## Input
◆ ◆ ◆ ◆

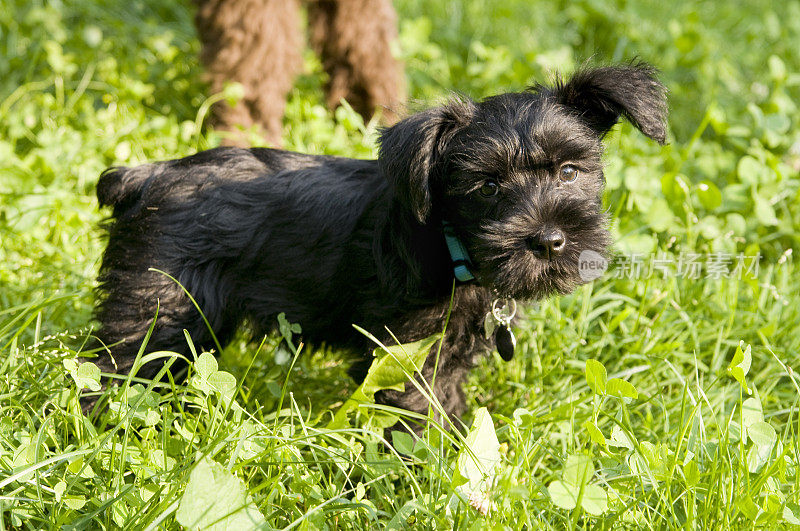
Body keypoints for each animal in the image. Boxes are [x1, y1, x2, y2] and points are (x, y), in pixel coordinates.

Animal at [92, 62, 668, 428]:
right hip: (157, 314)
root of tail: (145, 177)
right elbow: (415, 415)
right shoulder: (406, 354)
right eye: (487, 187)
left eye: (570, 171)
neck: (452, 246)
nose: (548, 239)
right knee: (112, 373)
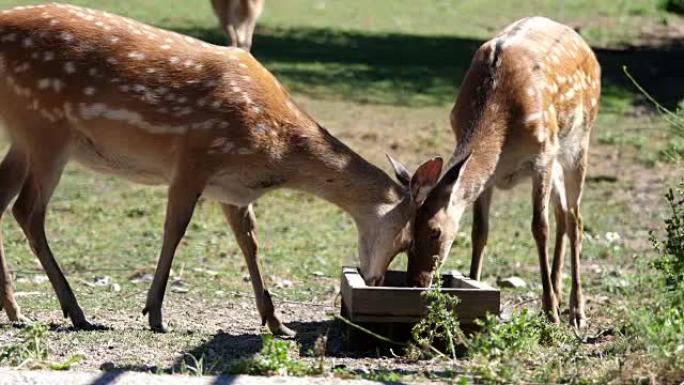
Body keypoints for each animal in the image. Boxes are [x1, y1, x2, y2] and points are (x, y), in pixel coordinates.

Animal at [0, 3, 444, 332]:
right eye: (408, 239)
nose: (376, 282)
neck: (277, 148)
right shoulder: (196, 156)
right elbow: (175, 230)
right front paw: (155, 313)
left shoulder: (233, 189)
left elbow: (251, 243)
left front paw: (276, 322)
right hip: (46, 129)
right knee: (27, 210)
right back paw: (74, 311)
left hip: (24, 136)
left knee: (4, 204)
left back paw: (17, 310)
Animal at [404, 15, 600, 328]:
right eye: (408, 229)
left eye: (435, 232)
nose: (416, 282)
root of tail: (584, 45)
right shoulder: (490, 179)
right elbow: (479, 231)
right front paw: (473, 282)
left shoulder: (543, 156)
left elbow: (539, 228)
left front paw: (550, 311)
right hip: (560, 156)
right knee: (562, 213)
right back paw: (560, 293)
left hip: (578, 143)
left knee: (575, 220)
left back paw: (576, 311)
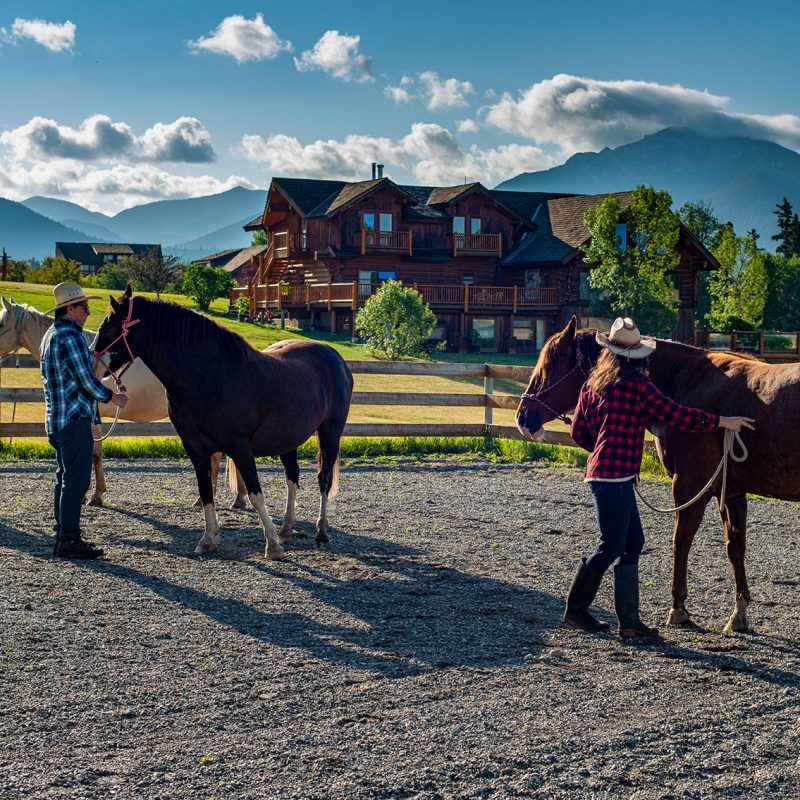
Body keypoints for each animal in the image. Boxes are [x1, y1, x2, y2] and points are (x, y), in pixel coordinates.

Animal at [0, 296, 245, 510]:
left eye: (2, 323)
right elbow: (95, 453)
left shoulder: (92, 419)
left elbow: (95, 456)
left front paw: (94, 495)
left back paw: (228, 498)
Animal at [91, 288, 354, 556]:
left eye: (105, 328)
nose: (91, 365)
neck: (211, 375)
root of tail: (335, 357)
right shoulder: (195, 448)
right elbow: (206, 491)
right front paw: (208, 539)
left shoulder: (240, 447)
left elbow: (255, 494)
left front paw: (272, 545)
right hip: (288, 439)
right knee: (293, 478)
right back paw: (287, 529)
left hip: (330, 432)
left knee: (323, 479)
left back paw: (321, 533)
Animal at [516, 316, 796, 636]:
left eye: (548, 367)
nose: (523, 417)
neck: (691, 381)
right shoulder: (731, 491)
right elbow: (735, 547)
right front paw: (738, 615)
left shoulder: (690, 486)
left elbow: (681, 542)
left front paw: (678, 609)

◆ ◆ ◆ ◆

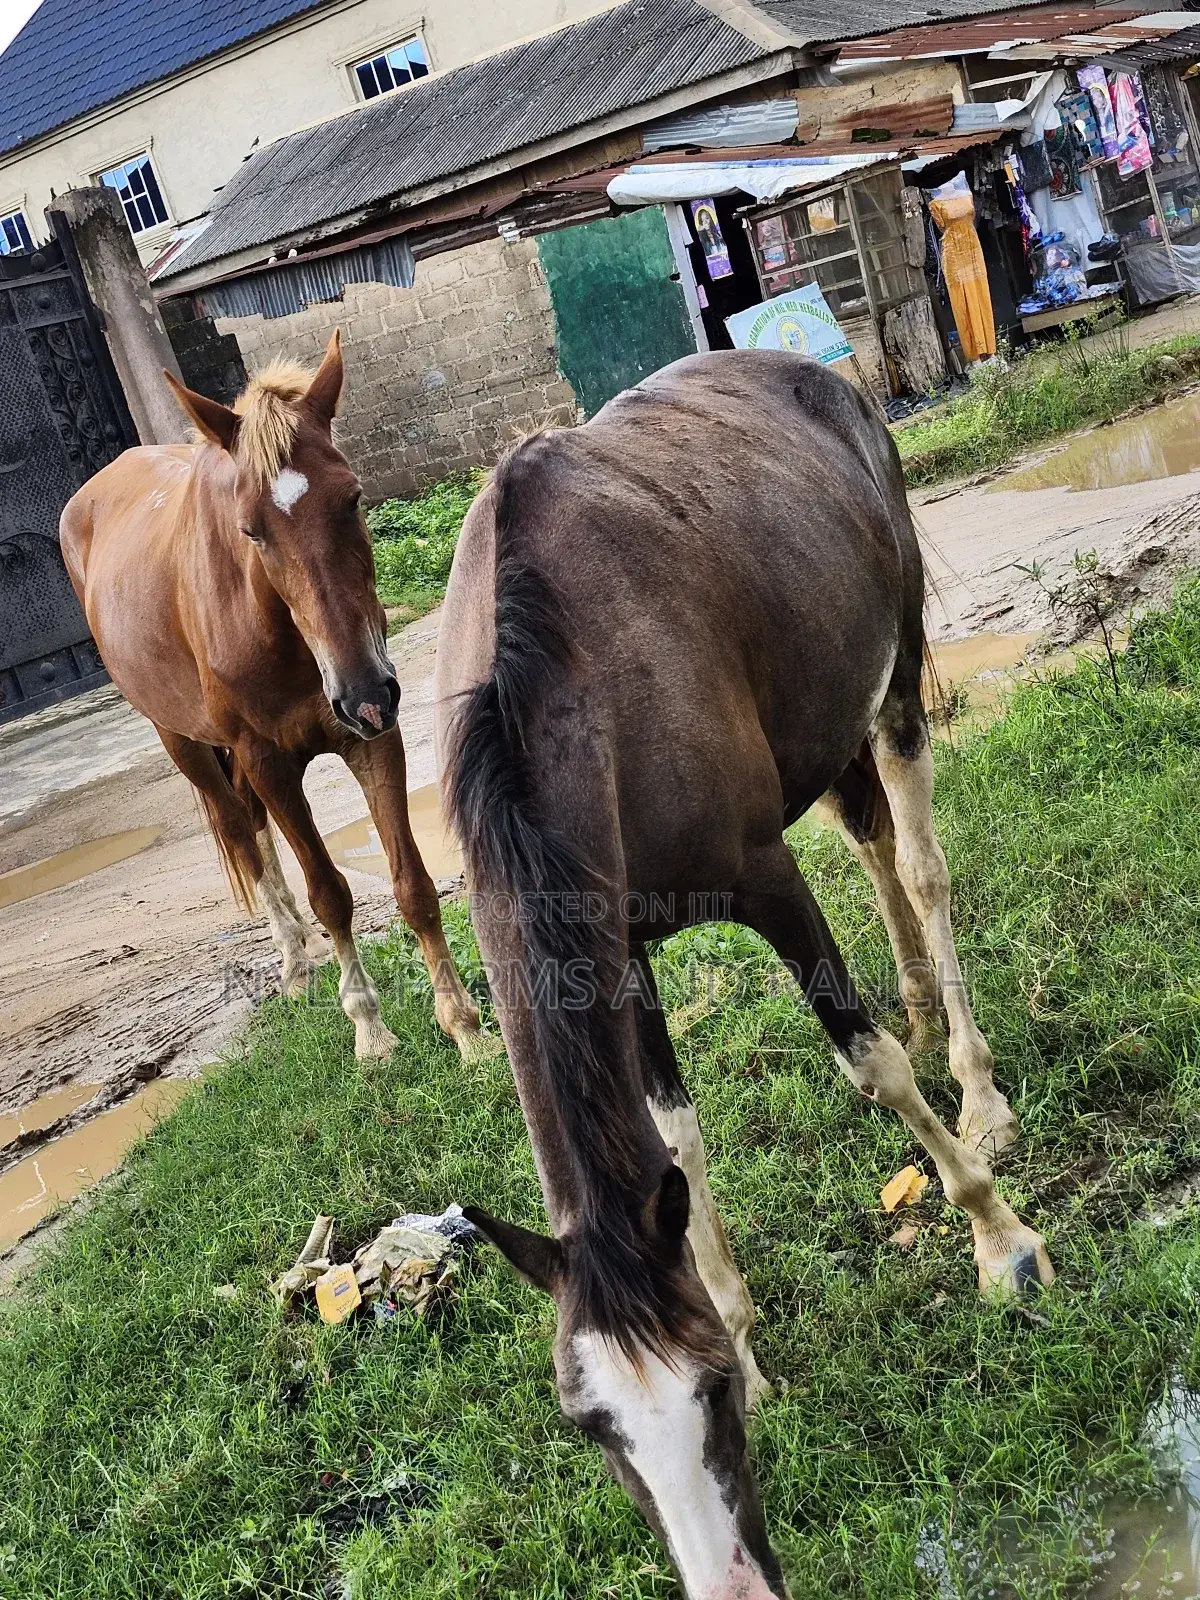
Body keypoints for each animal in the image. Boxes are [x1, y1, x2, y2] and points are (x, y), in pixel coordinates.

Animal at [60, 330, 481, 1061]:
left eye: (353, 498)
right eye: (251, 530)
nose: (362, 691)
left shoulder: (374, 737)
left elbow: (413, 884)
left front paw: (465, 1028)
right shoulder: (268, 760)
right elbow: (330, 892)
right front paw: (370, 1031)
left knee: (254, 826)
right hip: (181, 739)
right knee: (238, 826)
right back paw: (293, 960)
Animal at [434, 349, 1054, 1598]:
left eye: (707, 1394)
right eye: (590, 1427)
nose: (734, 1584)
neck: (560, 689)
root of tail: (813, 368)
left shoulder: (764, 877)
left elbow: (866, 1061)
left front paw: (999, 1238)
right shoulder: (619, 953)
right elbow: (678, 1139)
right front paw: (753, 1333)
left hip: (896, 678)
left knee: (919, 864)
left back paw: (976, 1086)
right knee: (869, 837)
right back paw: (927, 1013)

◆ ◆ ◆ ◆

Quote the data above from the line containing "right shoulder: (731, 491)" to the line containing "left front paw: (678, 609)", inclusive, and stop.

right shoulder: (731, 491)
right elbow: (735, 547)
right front paw: (738, 615)
left shoulder: (690, 486)
left elbow: (681, 542)
left front paw: (678, 609)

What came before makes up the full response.